As a nephrologist, I've worked as part of a team of clinicians for more than 30 years. Care of patients with end-stage renal disease (ESRD) was launched as a team effort in the 1970s, with nurses, social workers, dietitians, physicians, psychiatrists and surgeons.
Back then, we recognized that chronic complex disease needed a comprehensive, continuous, coordinated approach with input from multiple health care professionals. This remains the model for managing dialysis patients in most countries. Indeed, the reimbursement system and requirements for care documentation for ESRD in the U.S. reflect this reality, with capitation payments and regular evaluations by all members of the team.
Today, medical teams are prominent in a variety of inpatient and outpatient settings and some settings that bridge both: intensive care, acute cardiac care, organ transplantation, cancer care, geriatric programs and of course the patient-centered medical home (PCMH), to name a few. Team membership and roles are evolving. Most medical teams are made up of one or more internal medicine specialists or subspecialists, physician assistants, nurses, advanced practice nurses and other health professionals providing nutrition, physical activity, education, public health and social support services. The latest additions are patients and caregivers, whose input has become increasingly important for chronic care management.
Groups that function together as teams can be good for those providing care. Allocating tasks and responsibilities to each member according to his or her knowledge, skill set and work schedule allows establishment of a flexible yet coordinated structure where adequate personnel are available in a variety of settings and times. This has the potential to help with transitions of care, a critically important place to reduce errors; the shrinking physician and trainee workforce; shorter work hours; and increased time and effort devoted to documentation. Physician satisfaction may also increase when the workload is shared with a group of patient-centered professionals.
Whether teams can produce desired outcomes and contain costs are unanswered questions. Programs participating in CMS’ ESRD program do well documenting and meeting urea clearance and anemia management performance measures, but so far have not addressed other important outcomes such as hospitalization rates. Cost control is being attempted using bundled payments, and information is being collected about the impact on practice patterns and patient outcomes. The PCMH model has had modest success in reducing hospitalizations. But to contain costs, both teams and individual physicians will need to focus more effort on reducing overuse and misuse of ineffective diagnostic tests and treatments and design more efficient and effective systems of care.
When functioning well, teams are accepted by patients and can improve the care experience. Patients with ESRD and those receiving cancer treatments rapidly learn whom to contact, rely on and engage with among the team members to get their needs met. The challenge for the PCMH is to provide a similarly responsive approach for those with multiple chronic and complex diseases and have services available daily. A greater challenge is to develop more functional teams for in-hospital care. Despite the opportunities to corral needed expertise for efficient treatment during an inpatient stay, frequent turnover among a large number of clinicians and less than ideal communication among all participants make it hard for patients to know who is in charge, who is available to talk with them and their families and who cares about them as people.
Other challenges to the team model include having appropriate payment systems that recognize the value of care coordination in addition to episodic care; providing adequate training during graduate and postgraduate education to prepare physicians to participate in a variety of health care teams; and outlining better definitions of professional responsibility and accountability. As teams replace individual doctors providing services, we must develop an ethic of shared responsibility and collective concern for patients.
We must also recognize the importance of patients as team participants. Patients now check their own medical records and laboratory reports, Google their diagnoses and potential treatments and want to have meaningful discussions with their physicians and participate in decision making. To obtain good outcomes and reduce overuse and misuse as we provide high-value cost-conscious care, we need patients as full partners, although we will need to educate them to do so.

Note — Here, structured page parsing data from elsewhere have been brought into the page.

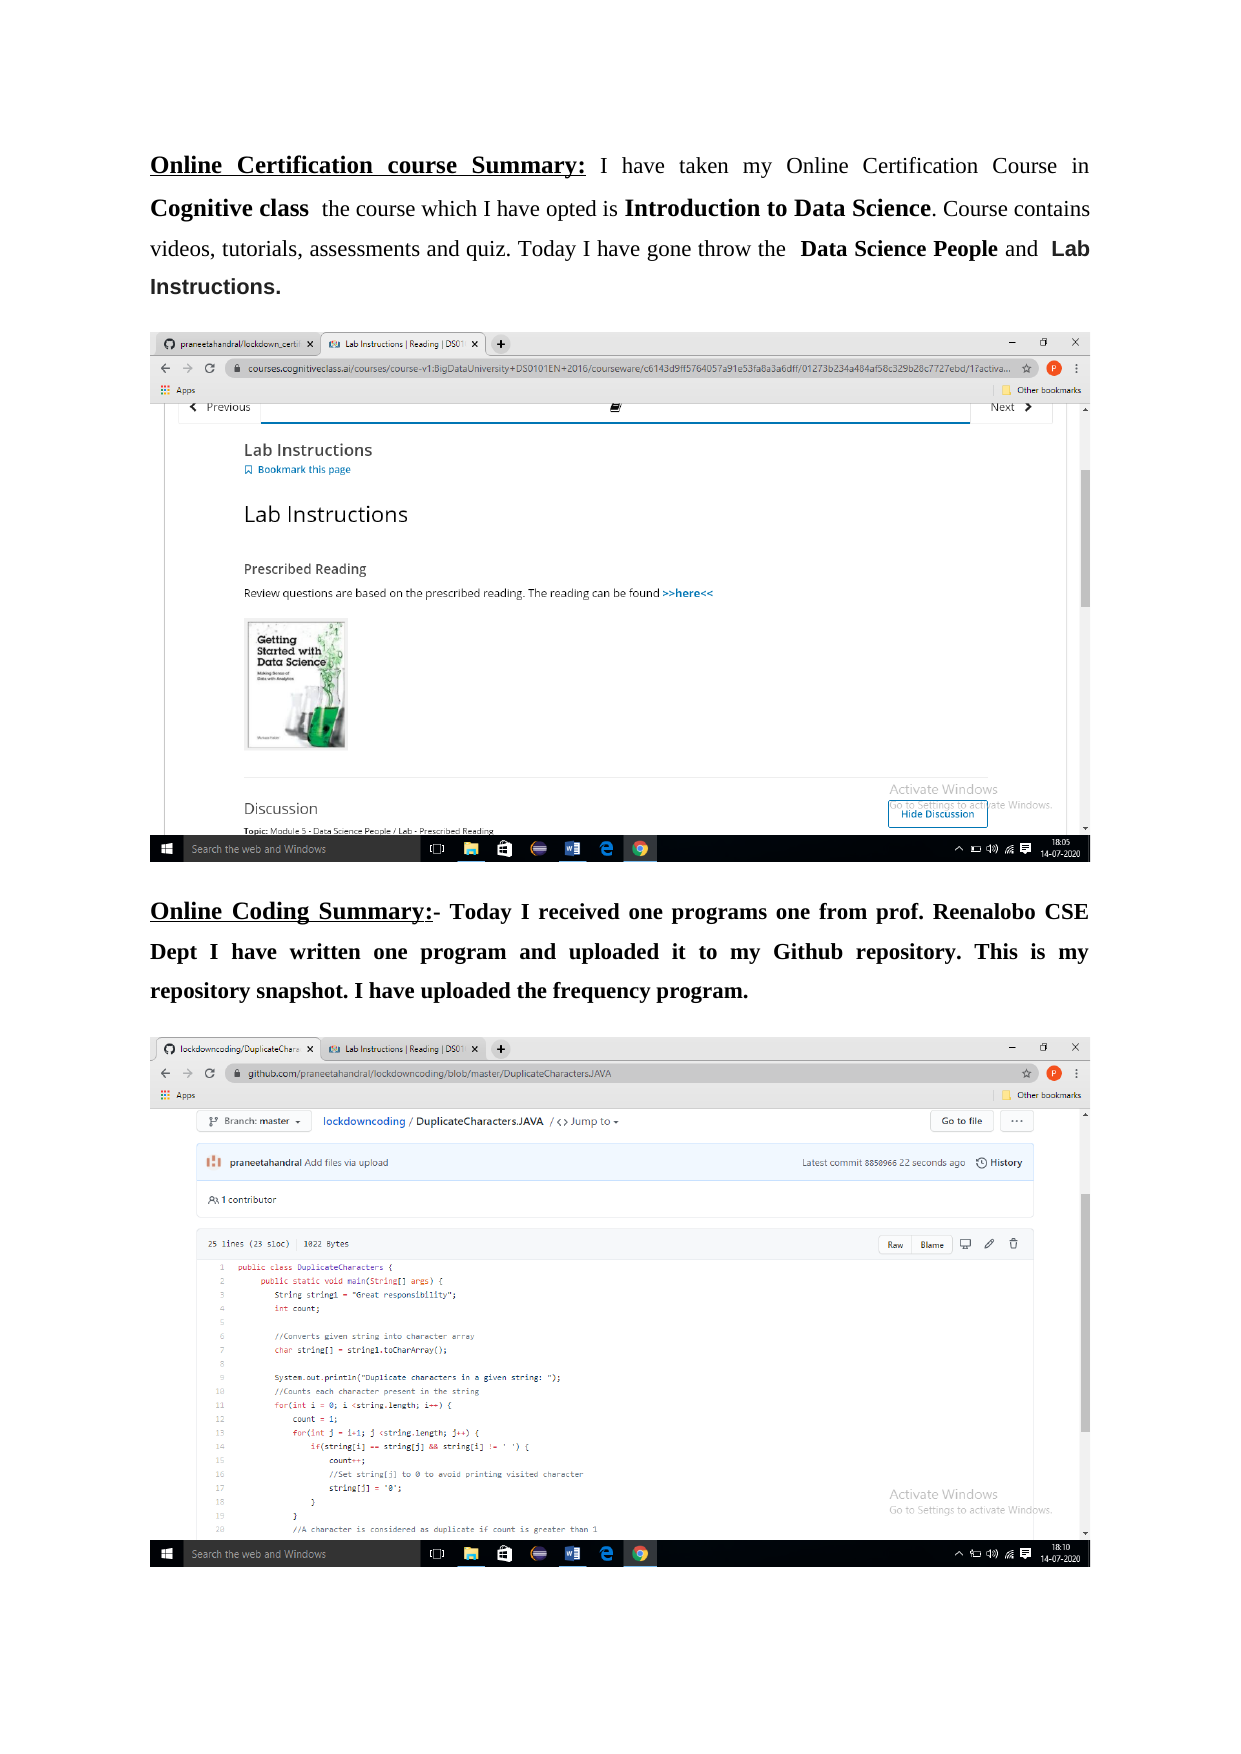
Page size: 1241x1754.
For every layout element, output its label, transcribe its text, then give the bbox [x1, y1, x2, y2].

text Online Certification course Summary​: I have taken my Online Certification Course in Cognitive class the course which I have opted is Introduction to Data Science. Course contains videos, tutorials, assessments and quiz. Today I have gone throw the Data Science People and Lab Instructions. [150, 150, 1090, 299]
picture [150, 332, 1091, 862]
picture [150, 1037, 1091, 1567]
text Online Coding Summary​:- Today I received one programs one from prof. Reenalobo CSE Dept I have written one program and uploaded it to my Github repository. This is my repository snapshot. I have uploaded the frequency program. [150, 896, 1090, 1004]
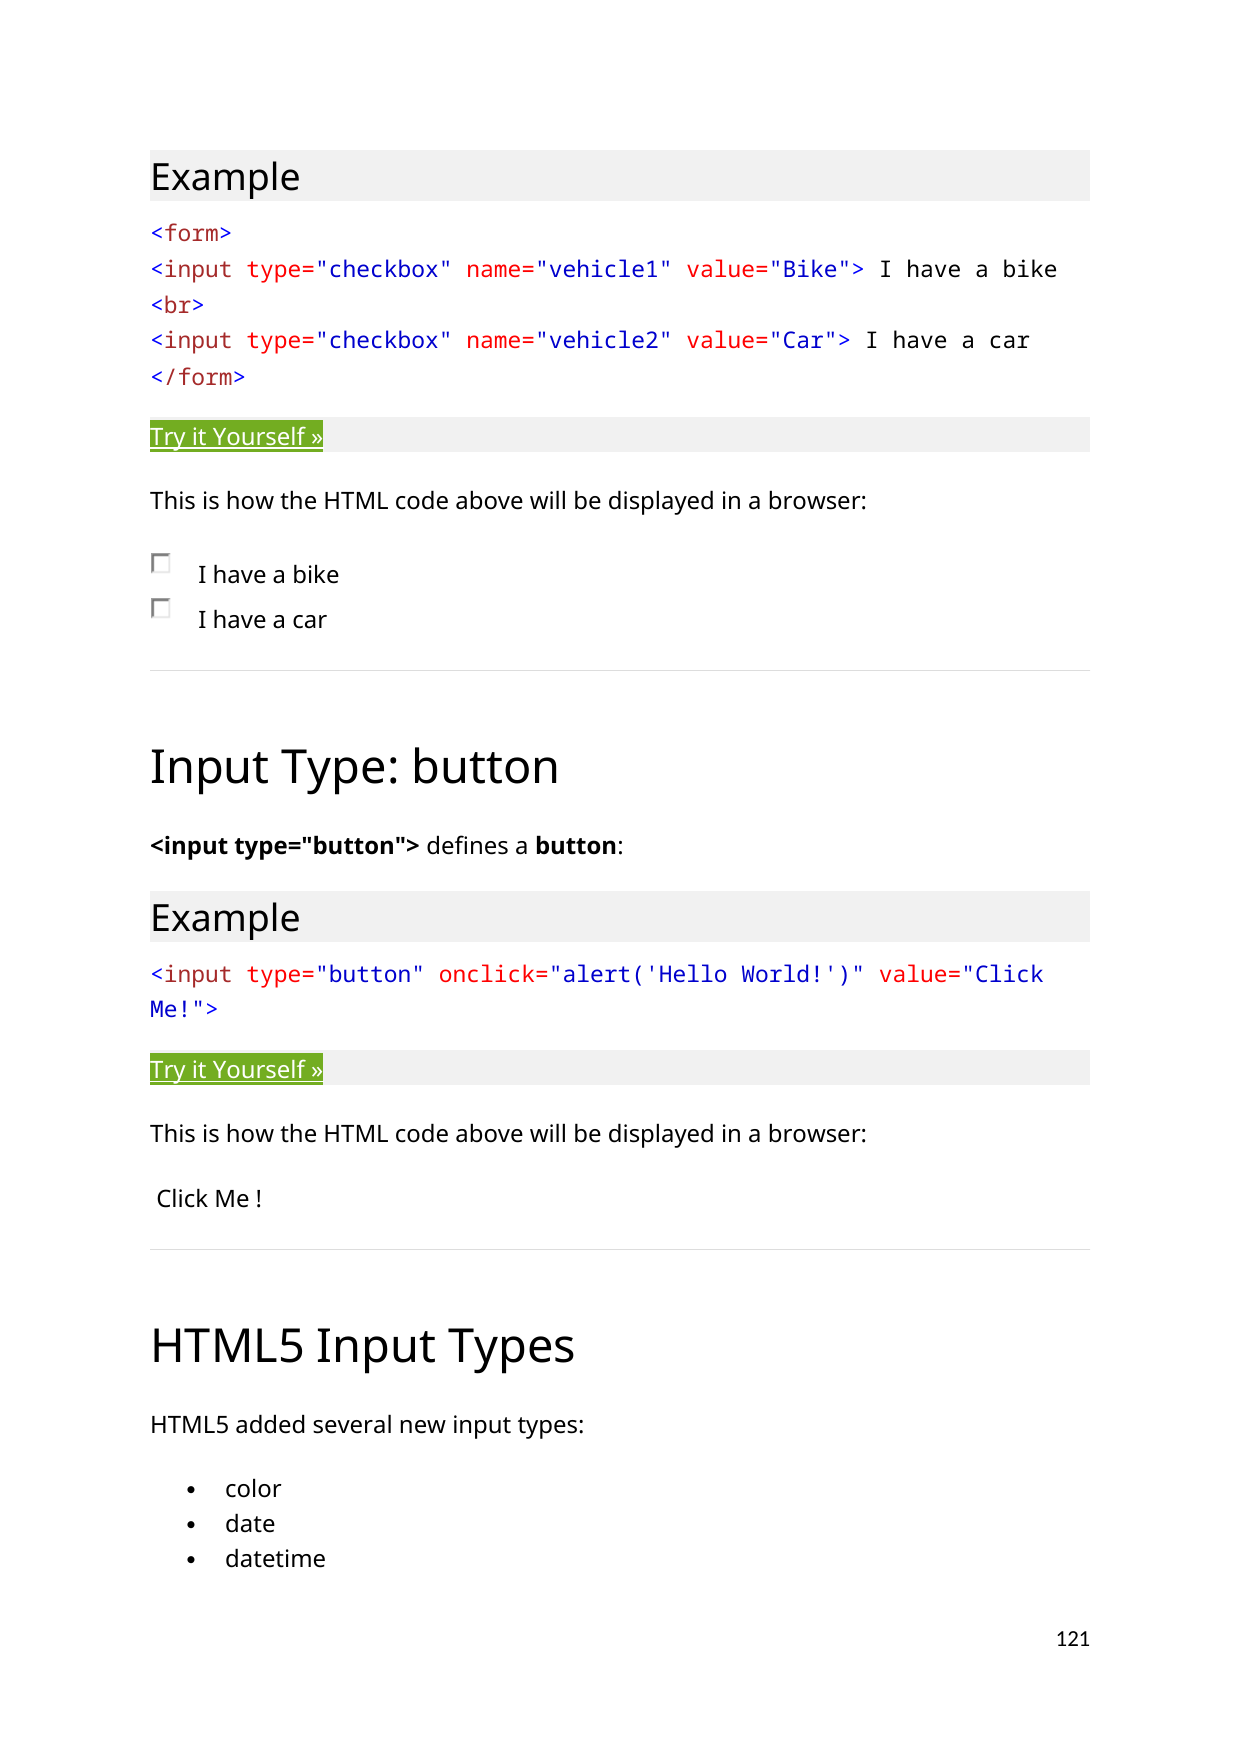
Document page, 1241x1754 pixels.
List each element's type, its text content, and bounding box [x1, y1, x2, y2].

list datetime [187, 1540, 1090, 1575]
text Try it Yourself » [150, 1050, 1090, 1085]
subtitle HTML5 Input Types [150, 1312, 1090, 1376]
text I have a bike I have a car [150, 546, 1090, 636]
text This is how the HTML code above will be displayed in a browser: [150, 1114, 1090, 1150]
subtitle Example [150, 150, 1090, 201]
list color [187, 1469, 1090, 1504]
list date [187, 1504, 1090, 1540]
text Click Me ! [150, 1179, 1090, 1214]
subtitle Example [150, 891, 1090, 942]
subtitle Input Type: button [150, 733, 1090, 797]
text This is how the HTML code above will be displayed in a browser: [150, 482, 1090, 517]
text <input type="button"> defines a button: [150, 826, 1090, 862]
text Try it Yourself » [150, 417, 1090, 452]
text HTML5 added several new input types: [150, 1405, 1090, 1440]
text <input type="button" onclick="alert('Hello World!')" value="Click Me!"> [150, 957, 1090, 1025]
text <form> <input type="checkbox" name="vehicle1" value="Bike"> I have a bike <br> <input type="checkbox" name="vehicle2" value="Car"> I have a car </form> [150, 217, 1090, 392]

Internists must be key members of health care teams as leaders or participants. We bring knowledge and skills not only as clinicians but also as educators, evaluators and innovators who will be much needed in order to make the promise of quality patient-centered care a reality. And we must provide leadership for ensuring that fiduciary and ethical obligations continue no matter how the models of care change.
Will teams be successful in improving health care quality, delivery and satisfaction, and producing affordable and sustainable systems? That is up to all of us. For teams to achieve their goals, all members must take responsibility and work together. Providing affordable, available, accessible, high-value, cost-conscious health care for all is the most important game of our time. I trust you will join me and the College in playing to win.